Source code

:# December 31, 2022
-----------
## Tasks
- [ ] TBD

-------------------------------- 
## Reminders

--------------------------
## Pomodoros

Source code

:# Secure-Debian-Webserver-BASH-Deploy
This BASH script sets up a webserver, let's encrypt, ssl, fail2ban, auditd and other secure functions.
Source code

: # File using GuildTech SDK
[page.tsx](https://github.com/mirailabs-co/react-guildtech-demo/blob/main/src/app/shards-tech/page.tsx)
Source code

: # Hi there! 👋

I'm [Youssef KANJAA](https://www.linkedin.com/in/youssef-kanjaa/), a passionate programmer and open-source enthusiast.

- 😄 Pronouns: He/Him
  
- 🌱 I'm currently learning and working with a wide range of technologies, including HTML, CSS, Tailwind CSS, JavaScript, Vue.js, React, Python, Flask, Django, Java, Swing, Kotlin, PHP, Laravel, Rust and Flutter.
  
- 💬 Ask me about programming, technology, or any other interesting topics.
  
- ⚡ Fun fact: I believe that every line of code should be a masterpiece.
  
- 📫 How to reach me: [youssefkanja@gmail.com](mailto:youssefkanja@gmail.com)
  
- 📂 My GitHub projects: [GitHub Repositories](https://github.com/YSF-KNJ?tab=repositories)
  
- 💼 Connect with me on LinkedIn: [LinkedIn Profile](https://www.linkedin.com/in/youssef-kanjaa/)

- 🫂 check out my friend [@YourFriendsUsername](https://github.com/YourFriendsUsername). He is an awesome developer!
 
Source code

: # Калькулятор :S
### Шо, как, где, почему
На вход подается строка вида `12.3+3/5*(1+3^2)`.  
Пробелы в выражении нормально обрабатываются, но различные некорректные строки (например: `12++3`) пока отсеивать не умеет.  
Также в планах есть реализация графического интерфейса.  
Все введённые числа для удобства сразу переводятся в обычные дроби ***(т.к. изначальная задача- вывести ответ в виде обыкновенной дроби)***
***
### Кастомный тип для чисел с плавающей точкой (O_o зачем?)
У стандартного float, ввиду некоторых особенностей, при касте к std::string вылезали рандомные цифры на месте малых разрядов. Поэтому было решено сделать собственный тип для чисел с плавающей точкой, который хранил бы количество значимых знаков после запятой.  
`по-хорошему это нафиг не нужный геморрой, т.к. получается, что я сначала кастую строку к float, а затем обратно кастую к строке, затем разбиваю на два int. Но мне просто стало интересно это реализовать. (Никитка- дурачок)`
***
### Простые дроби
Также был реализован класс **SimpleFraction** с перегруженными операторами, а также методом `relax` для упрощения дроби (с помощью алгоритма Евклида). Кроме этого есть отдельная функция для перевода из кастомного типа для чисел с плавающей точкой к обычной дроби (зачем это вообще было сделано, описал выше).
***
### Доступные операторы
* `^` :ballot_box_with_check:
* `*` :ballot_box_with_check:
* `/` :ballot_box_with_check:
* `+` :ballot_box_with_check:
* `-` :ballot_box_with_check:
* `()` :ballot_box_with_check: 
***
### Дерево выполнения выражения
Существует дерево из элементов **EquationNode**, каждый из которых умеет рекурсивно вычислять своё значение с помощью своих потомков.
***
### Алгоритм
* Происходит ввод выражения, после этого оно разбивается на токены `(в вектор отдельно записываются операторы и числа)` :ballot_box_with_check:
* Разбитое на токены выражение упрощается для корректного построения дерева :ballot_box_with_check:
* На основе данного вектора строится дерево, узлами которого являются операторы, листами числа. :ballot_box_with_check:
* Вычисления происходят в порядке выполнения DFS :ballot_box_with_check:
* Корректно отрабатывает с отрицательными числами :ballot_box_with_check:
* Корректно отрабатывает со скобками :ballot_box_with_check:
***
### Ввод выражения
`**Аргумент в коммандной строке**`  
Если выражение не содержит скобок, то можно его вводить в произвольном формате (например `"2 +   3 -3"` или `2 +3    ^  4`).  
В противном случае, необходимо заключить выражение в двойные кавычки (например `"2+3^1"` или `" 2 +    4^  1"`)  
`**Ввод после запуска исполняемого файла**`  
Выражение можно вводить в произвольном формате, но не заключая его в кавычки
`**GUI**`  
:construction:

□ □ □

▸ **Task instructions**: Locate all lines in the listing above with the word "other". Copy them.

▸ **Exercise result**:
This BASH script sets up a webserver, let's encrypt, ssl, fail2ban, auditd and other secure functions.
- 💬 Ask me about programming, technology, or any other interesting topics.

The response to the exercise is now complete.